When Richard got back to his table the ex-assassin had gone, together with briefcase, gun, maps, and operations orders, and his precious guidebook-notes. It was the disappearance of these last that worried him most. They were slanted against the very roots of the country itself, nihilistic or not, and so he could be held responsible for them even by a law-and-order régime.
The waiter threw his screwed-up bill on the table, and waited sullenly for him to pay it. ‘The new government will settle that,’ said Richard, opening it out. ‘I’ll sign for it, though.’
‘Oh no, you won’t,’ cried the waiter, turning red with rage. ‘You’ll pay now, in cash, you foreign scum, or I’ll telephone the Shooting Squads.’
Richard stood up. ‘I’m a general in your army, and you’ll be tried for this, when I get back from Tungsten.’
‘You’re not a general,’ the waiter scoffed, ‘you’re a tourist and a spy, that’s what you are, so pay up peacefully. Even our great and noble President Took wouldn’t refuse to settle his bill like an honest man. I suppose you are one of those diabolical Nihilists whose yoke we’ve had to suffer under these last twenty-five years. Well, we know what to do with people like you!’
He was shouting, and Richard saw that he must pay the seven hundred klipps demanded, which nevertheless seemed outrageously expensive, though he supposed it would go towards repairing the great crack down the bullet-proof glass terrace caused by the premature destruction of the People’s Academy of Erotic Arts and Crafts. ‘Your bill is two thousand klipps,’ said the waiter, coolly writing this new amount in pencil.
‘The government has banned bribery,’ Richard cried out, undoing his tie.
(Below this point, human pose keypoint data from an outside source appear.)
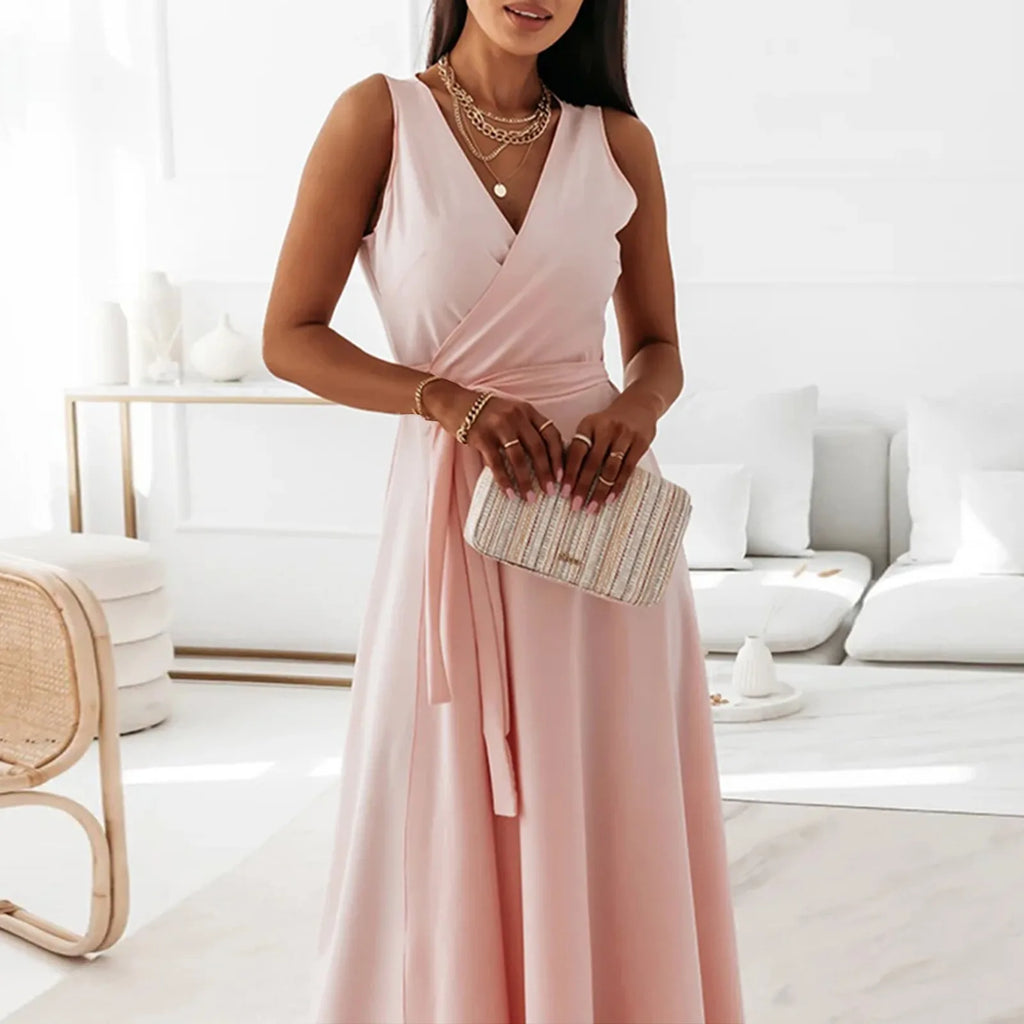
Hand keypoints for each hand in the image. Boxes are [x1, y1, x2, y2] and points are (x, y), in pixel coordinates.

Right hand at [422, 379, 564, 501]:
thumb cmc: (487, 412)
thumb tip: (546, 459)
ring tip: (530, 498)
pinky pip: (496, 463)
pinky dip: (504, 481)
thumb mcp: (512, 413)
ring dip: (526, 481)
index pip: (551, 434)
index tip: (562, 475)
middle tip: (550, 492)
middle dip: (546, 473)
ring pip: (518, 458)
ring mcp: (498, 426)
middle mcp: (516, 416)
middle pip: (538, 448)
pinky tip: (509, 494)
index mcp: (528, 411)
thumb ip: (528, 428)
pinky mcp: (481, 437)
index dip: (559, 456)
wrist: (455, 402)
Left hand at [561, 392, 658, 511]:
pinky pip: (628, 469)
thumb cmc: (609, 422)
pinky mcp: (640, 443)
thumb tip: (562, 477)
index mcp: (589, 424)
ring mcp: (625, 435)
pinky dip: (618, 486)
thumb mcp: (592, 426)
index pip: (576, 451)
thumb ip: (581, 446)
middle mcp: (606, 428)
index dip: (569, 472)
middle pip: (592, 462)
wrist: (640, 404)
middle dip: (583, 486)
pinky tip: (610, 499)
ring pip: (610, 469)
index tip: (562, 492)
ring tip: (592, 508)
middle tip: (575, 505)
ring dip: (600, 491)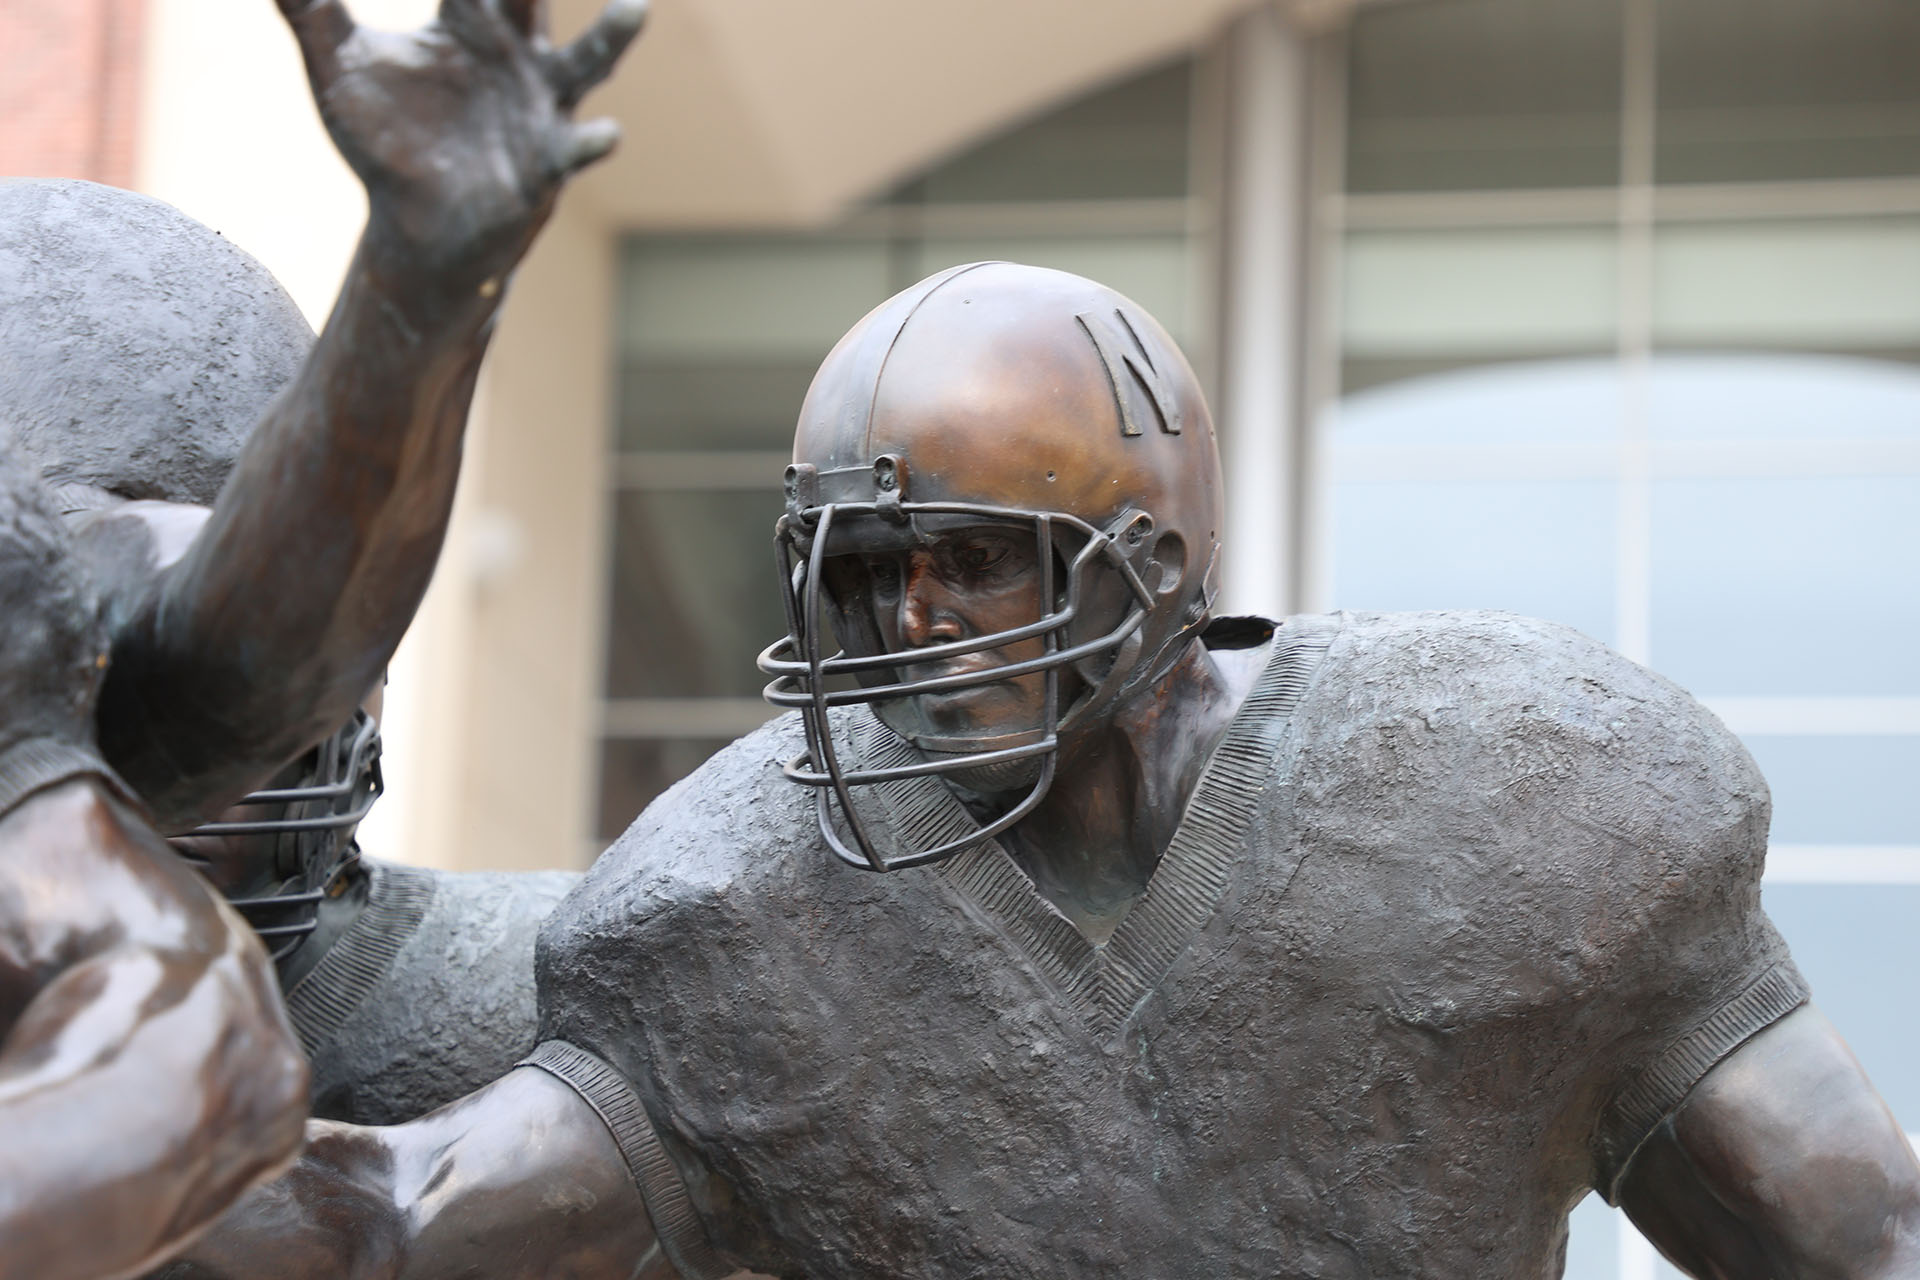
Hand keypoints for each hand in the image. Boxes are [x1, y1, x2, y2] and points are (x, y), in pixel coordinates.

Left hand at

‘But I still expect a tip, dear friend. How else do you think I’m going to live? The price of bread has already doubled.’
‘Doubled?’
‘In the last hour. Now that honesty is in, the traders say they must charge honest prices. Everyone has to live. You can’t deny that.’
Richard put down two thousand-klipp notes, being anxious to look for his briefcase. ‘There’ll be an enquiry about this.’
The waiter pocketed the money with a good-natured laugh, and made as if to pat him on the back, but thought better of it: ‘Don’t be grumpy, dear friend. The only thing to do is enjoy life, like a good Nihilonian. I can see you’re new to the country. And it is a great country, you know.’ Richard left while the waiter was still talking to himself about the eternal virtues of Nihilon in particular, and human life in general.